--- Problem to solve ---
When you write out the listing, keep each word exactly as it stands but include none of its images.

· · ·

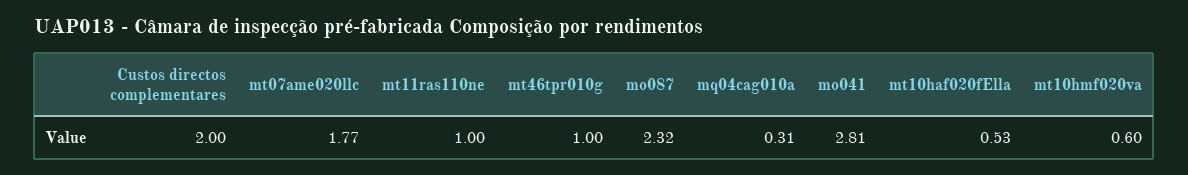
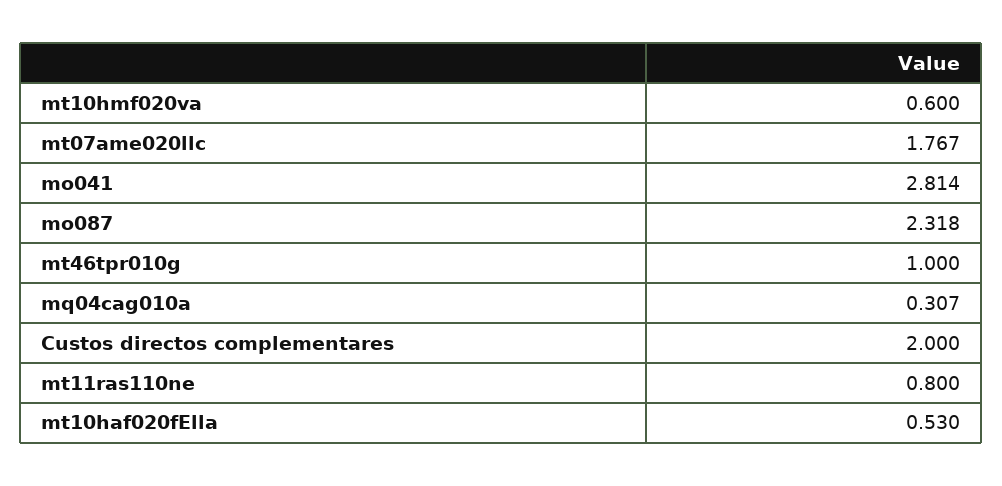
  {
    "Custos directos complementares": 2,
    "mt07ame020llc": 1.767,
-   "mt11ras110ne": 1,
+   "mt11ras110ne": 0.8,
    "mt46tpr010g": 1,
    "mo087": 2.318,
    "mq04cag010a": 0.307,
    "mo041": 2.814,
    "mt10haf020fElla": 0.53,
    "mt10hmf020va": 0.6
  }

· · ·

--- Answer ---
  {
    "Custos directos complementares": 2,
    "mt07ame020llc": 1.767,
-   "mt11ras110ne": 1,
+   "mt11ras110ne": 0.8,
    "mt46tpr010g": 1,
    "mo087": 2.318,
    "mq04cag010a": 0.307,
    "mo041": 2.814,
    "mt10haf020fElla": 0.53,
    "mt10hmf020va": 0.6
  }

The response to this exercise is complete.